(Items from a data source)
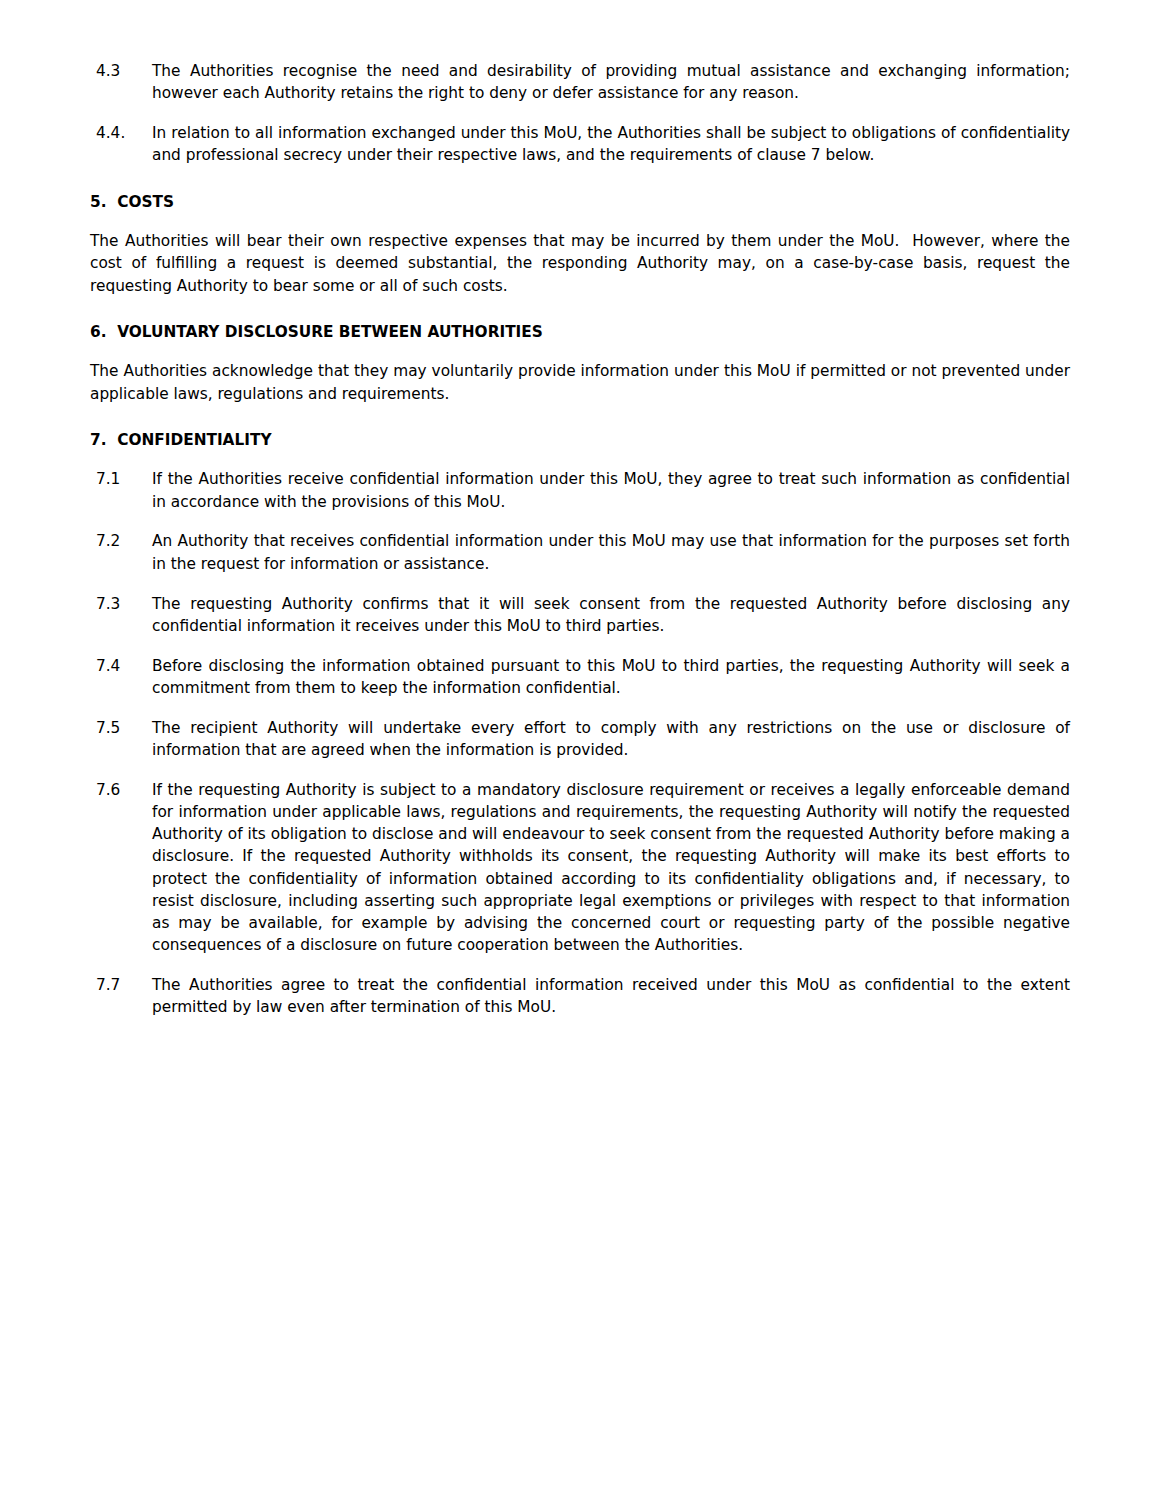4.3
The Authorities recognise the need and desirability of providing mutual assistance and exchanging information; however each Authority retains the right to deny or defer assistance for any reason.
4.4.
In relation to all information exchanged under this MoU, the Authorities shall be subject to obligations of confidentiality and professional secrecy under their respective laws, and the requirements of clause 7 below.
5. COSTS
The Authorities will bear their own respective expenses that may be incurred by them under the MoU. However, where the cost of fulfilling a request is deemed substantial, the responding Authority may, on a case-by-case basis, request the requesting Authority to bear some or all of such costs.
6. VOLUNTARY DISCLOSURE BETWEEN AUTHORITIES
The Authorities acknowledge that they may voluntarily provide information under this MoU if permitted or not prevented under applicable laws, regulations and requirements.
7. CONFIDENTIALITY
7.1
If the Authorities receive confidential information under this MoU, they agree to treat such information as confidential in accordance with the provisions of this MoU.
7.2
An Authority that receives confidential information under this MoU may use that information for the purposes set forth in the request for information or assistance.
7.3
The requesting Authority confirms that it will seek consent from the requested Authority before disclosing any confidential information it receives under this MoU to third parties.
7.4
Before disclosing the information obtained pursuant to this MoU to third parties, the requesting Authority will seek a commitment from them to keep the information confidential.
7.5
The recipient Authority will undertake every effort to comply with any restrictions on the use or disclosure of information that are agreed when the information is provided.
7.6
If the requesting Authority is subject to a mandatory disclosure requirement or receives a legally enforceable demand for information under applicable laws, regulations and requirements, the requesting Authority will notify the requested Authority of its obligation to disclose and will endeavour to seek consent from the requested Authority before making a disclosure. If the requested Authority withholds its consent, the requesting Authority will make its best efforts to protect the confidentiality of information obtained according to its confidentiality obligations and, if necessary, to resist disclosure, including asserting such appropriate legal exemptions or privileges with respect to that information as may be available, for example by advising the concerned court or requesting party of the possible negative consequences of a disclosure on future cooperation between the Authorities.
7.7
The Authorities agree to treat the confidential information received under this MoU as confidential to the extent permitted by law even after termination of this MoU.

### What to produce
Each record above should be restated word for word. The pictures should not appear.

### Solution for this task
4.3
The Authorities recognise the need and desirability of providing mutual assistance and exchanging information; however each Authority retains the right to deny or defer assistance for any reason.
4.4.
In relation to all information exchanged under this MoU, the Authorities shall be subject to obligations of confidentiality and professional secrecy under their respective laws, and the requirements of clause 7 below.
5. COSTS
The Authorities will bear their own respective expenses that may be incurred by them under the MoU. However, where the cost of fulfilling a request is deemed substantial, the responding Authority may, on a case-by-case basis, request the requesting Authority to bear some or all of such costs.
6. VOLUNTARY DISCLOSURE BETWEEN AUTHORITIES
The Authorities acknowledge that they may voluntarily provide information under this MoU if permitted or not prevented under applicable laws, regulations and requirements.
7. CONFIDENTIALITY
7.1
If the Authorities receive confidential information under this MoU, they agree to treat such information as confidential in accordance with the provisions of this MoU.
7.2
An Authority that receives confidential information under this MoU may use that information for the purposes set forth in the request for information or assistance.
7.3
The requesting Authority confirms that it will seek consent from the requested Authority before disclosing any confidential information it receives under this MoU to third parties.
7.4
Before disclosing the information obtained pursuant to this MoU to third parties, the requesting Authority will seek a commitment from them to keep the information confidential.
7.5
The recipient Authority will undertake every effort to comply with any restrictions on the use or disclosure of information that are agreed when the information is provided.
7.6
If the requesting Authority is subject to a mandatory disclosure requirement or receives a legally enforceable demand for information under applicable laws, regulations and requirements, the requesting Authority will notify the requested Authority of its obligation to disclose and will endeavour to seek consent from the requested Authority before making a disclosure. If the requested Authority withholds its consent, the requesting Authority will make its best efforts to protect the confidentiality of information obtained according to its confidentiality obligations and, if necessary, to resist disclosure, including asserting such appropriate legal exemptions or privileges with respect to that information as may be available, for example by advising the concerned court or requesting party of the possible negative consequences of a disclosure on future cooperation between the Authorities.
7.7
The Authorities agree to treat the confidential information received under this MoU as confidential to the extent permitted by law even after termination of this MoU.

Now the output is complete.